GIS MCP Server can be run using Docker, which provides an isolated environment with all dependencies pre-installed.

Important: Both Dockerfile and Dockerfile.local have HTTP transport mode enabled by default. The server runs on port 9010 and is accessible at http://localhost:9010/mcp.

Using Dockerfile

The main Dockerfile installs the package from PyPI:

  1. Build the Docker image:
bash
docker build -t gis-mcp .
  1. Run the container (HTTP mode is enabled by default):
bash
docker run -p 9010:9010 gis-mcp

Using Dockerfile.local

The Dockerfile.local installs the package from local source files (useful for development or custom builds):

  1. Build the Docker image:
bash
docker build -f Dockerfile.local -t gis-mcp:local .
  1. Run the container (HTTP mode is enabled by default):
bash
docker run -p 9010:9010 gis-mcp:local

The server will be available at http://localhost:9010/mcp in HTTP transport mode.

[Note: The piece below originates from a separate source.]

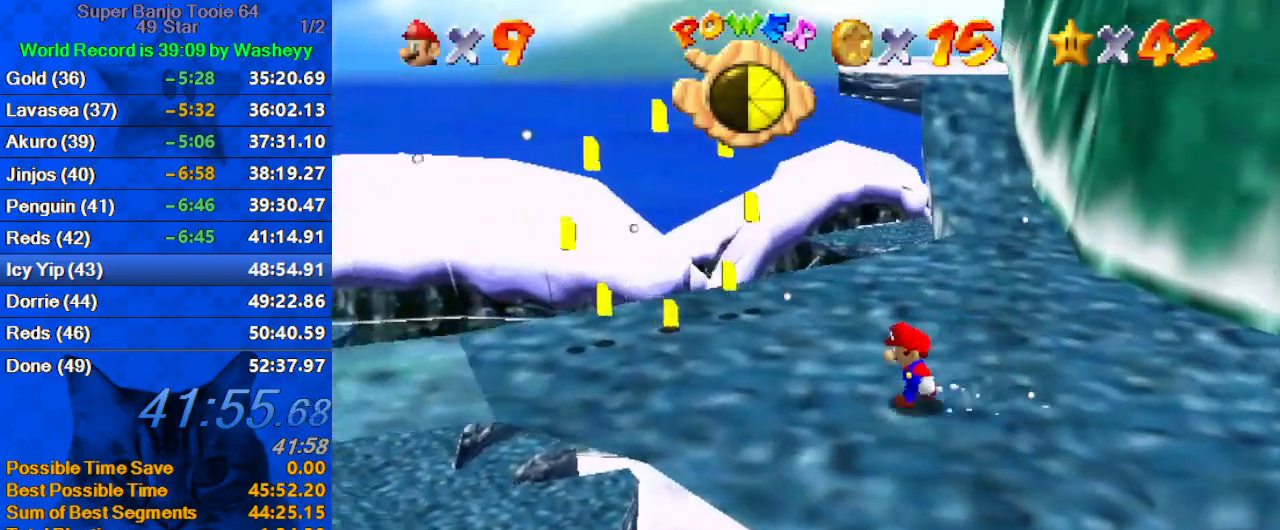
{"keys": ["down", "left"], "events": [[234, "a", "down"], [367, "a", "up"], [467, "down", "down"]]}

For more details on Docker configuration and environment variables, see the Docker installation guide.

๐Ÿ“ฆ pip Installation

The pip installation is recommended for most users:

  1. Install uv package manager:
bash
pip install uv
  1. Create the Virtual Environment (Python 3.10+):
bash
uv venv --python=3.10
  1. Activate the Virtual Environment:

On Windows (PowerShell):

powershell
.\.venv\Scripts\Activate.ps1

On Linux:

bash
source .venv/bin/activate
  1. Install the package:
bash
uv pip install gis-mcp

Install with Visualization Features

To install with visualization capabilities (Folium and PyDeck for interactive maps):

bash
uv pip install gis-mcp[visualize]

This will install additional dependencies:

  • folium>=0.15.0 - For creating interactive web maps
  • pydeck>=0.9.0 - For advanced 3D visualizations
  1. Start the server:
bash
gis-mcp

By default, the server runs in STDIO transport mode, which is ideal for local development and integration with Claude Desktop or Cursor IDE.

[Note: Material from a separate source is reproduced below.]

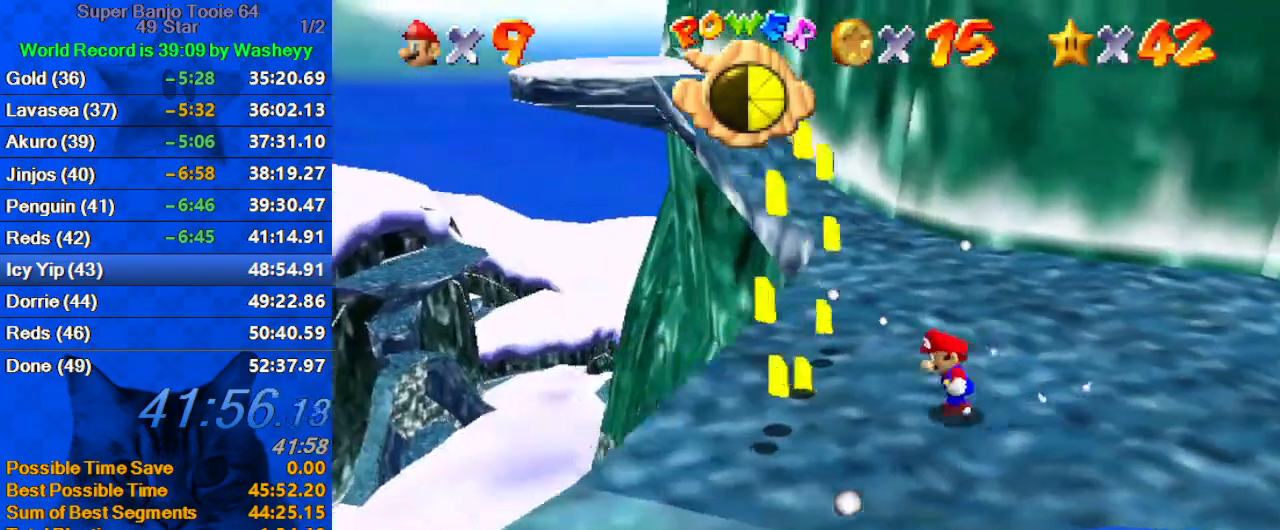
{"keys": ["shift", "up"], "events": [[200, "down", "up"], [200, "right", "down"], [267, "left", "up"], [267, "up", "down"], [300, "right", "up"], [400, "shift", "down"]]}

You can also run the server in HTTP transport mode for network deployments:

bash
export GIS_MCP_TRANSPORT=http
export GIS_MCP_PORT=8080
gis-mcp

When running in HTTP or SSE transport mode, the following endpoints are available:

  • MCP endpoint: http://host:port/mcp (HTTP) or http://host:port/sse (SSE)
  • Storage endpoints:
    • POST /storage/upload - Upload files to server storage
    • GET /storage/download?path=<file> - Download files from server storage
    • GET /storage/list?path=<dir> - List files in server storage

For more details on transport modes and complete endpoint documentation, see:

pip Configuration

To use the pip installation with Claude or Cursor, add the following configuration:

Claude Desktop:

Windows:

json
{
  "mcpServers": {
    "gis-mcp": {
      "command": "C:\\Users\\YourUsername\\.venv\\Scripts\\gis-mcp",
      "args": []
    }
  }
}

Linux/Mac:

json
{
  "mcpServers": {
    "gis-mcp": {
      "command": "/home/YourUsername/.venv/bin/gis-mcp",
      "args": []
    }
  }
}

Cursor IDE (create .cursor/mcp.json):

Windows:

json
{
  "mcpServers": {
    "gis-mcp": {
      "command": "C:\\Users\\YourUsername\\.venv\\Scripts\\gis-mcp",
      "args": []
    }
  }
}

Linux/Mac:

json
{
  "mcpServers": {
    "gis-mcp": {
      "command": "/home/YourUsername/.venv/bin/gis-mcp",
      "args": []
    }
  }
}

After configuration:

  1. Make sure to replace YourUsername with your actual username
  2. For development installation, replace /path/to/gis-mcp with the actual path to your project
  3. Restart your IDE to apply the changes
  4. You can now use all GIS operations through Claude or Cursor!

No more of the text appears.